Nearly two years later, it is clear that telehealth improves access to care for people who have barriers to in-person care, such as inflexible work schedules and lack of transportation, money, and physical stamina. But ease of access may be driving up healthcare costs in a way that threatens to overwhelm state Medicaid budgets.
“Telehealth appears not to reduce the other costs within the healthcare system because it acts more often as a complement [to other modes of care] than a substitute,” Wynia says.
He believes that in some cases, the problem may stem from unscrupulous providers taking advantage of the pay rates for telehealth services during the public health emergency. More broadly, because telehealth appointments are so easy, people access them for concerns for which they would not have made an in-person visit. However, the telehealth visit may trigger an in-person visit or a trip to the emergency department.
State Medicaid programs, in particular, will be challenged to find the ethical balance between expanding access to care for underserved groups and not wasting money.
“If this higher utilization means that some individuals and communities are better served, maybe this is appropriate,” Wynia says. “But they are working with limited budgets.”
Don’t Just Think; Act
Wynia and Bedzow are co-directors of the Aspen Ethical Leadership Program, an annual conference designed to support ethical awareness, analysis, and action among healthcare leaders. AAPL is a program partner.
The program seeks to bridge an important gap, Bedzow says. Almost everyone in healthcare aspires to serve with integrity, and most individuals know the right thing to do when faced with an ethical dilemma, but healthcare leaders typically are not trained in the action steps to follow through in the face of financial, cultural, and other barriers.
“Continuing education is needed to address the question of ‘how do I do that?’ ” he says. “What particular steps are needed? Who do I speak to? Are there other stakeholders that I can bring in? How do I speak to shared values if others have conflict over a decision I want to implement?”

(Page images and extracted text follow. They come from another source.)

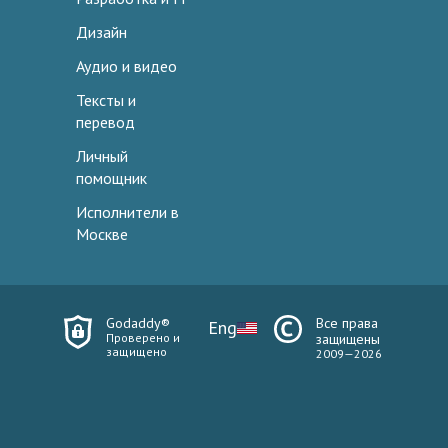
Дизайн
Аудио и видео
Тексты и
перевод
Личный
помощник
Исполнители в
Москве
Godaddy®
Все права
Eng
Проверено и
защищены
защищено
2009—2026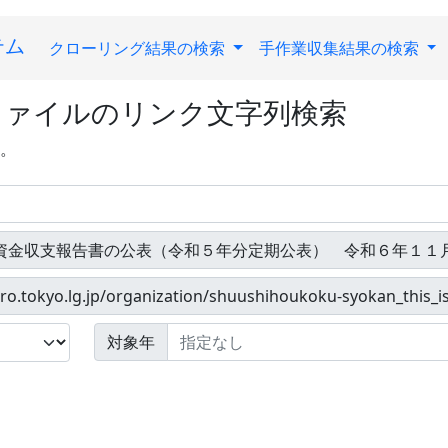
テム
クローリング結果の検索
手作業収集結果の検索
ファイルのリンク文字列検索
す。
対象年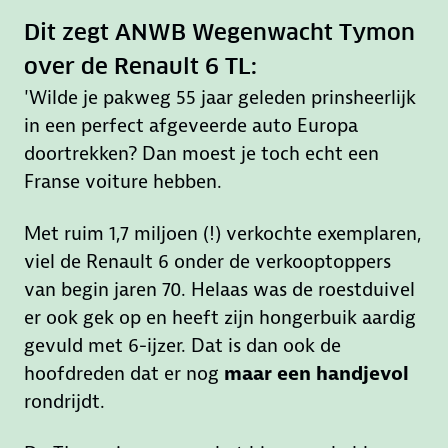
Dit zegt ANWB Wegenwacht Tymon
over de Renault 6 TL:
'Wilde je pakweg 55 jaar geleden prinsheerlijk
in een perfect afgeveerde auto Europa
doortrekken? Dan moest je toch echt een
Franse voiture hebben.
Met ruim 1,7 miljoen (!) verkochte exemplaren,
viel de Renault 6 onder de verkooptoppers
van begin jaren 70. Helaas was de roestduivel
er ook gek op en heeft zijn hongerbuik aardig
gevuld met 6-ijzer. Dat is dan ook de
hoofdreden dat er nog
maar een handjevol
rondrijdt.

The program draws on the work of Mary C. Gentile, PhD, professor of ethics at the University of Virginia Darden School of Business. She is creator/director of Giving Voice to Values (GVV), which trains individuals to decide not only what the ethical thing to do is, but also to practice required action steps to carry out the decision.
“One of the most important lessons of COVID is that we need to build organizational — not just individual — resilience,” Gentile says. “In a situation like the pandemic, you can’t predict when and what is going to happen, so training people how to deal with the unpredictable is the most effective strategy.”
One example of resilience is from the early weeks of the pandemic when many frontline healthcare workers came up with innovative solutions to the shortage of personal protective equipment (PPE). In taking the initiative, many frontline workers railed about unethical leaders who asked them to work without proper PPE.
“This was not the kind of thing where someone at the top of the organization can understand all the different challenges and opportunities,” Gentile says. “Some of the interesting fixes that people came up with during the pandemic were because they were figuring out what they could do to help a family member or a patient or a colleague.”
One GVV strategy would be to practice problem-solving with a joint approach that involves individuals from all levels of the organization — that would be a more familiar and natural approach to meeting challenges.
“That allows everyone to get on the same side to search for the solution, rather than the leader feeling that he or she has to come up with the answer and then impose it on everyone else,” Gentile says. “Involving more people from throughout the organization in the decision makes it easier to find a solution, but it also means you’ll probably have a better decision.”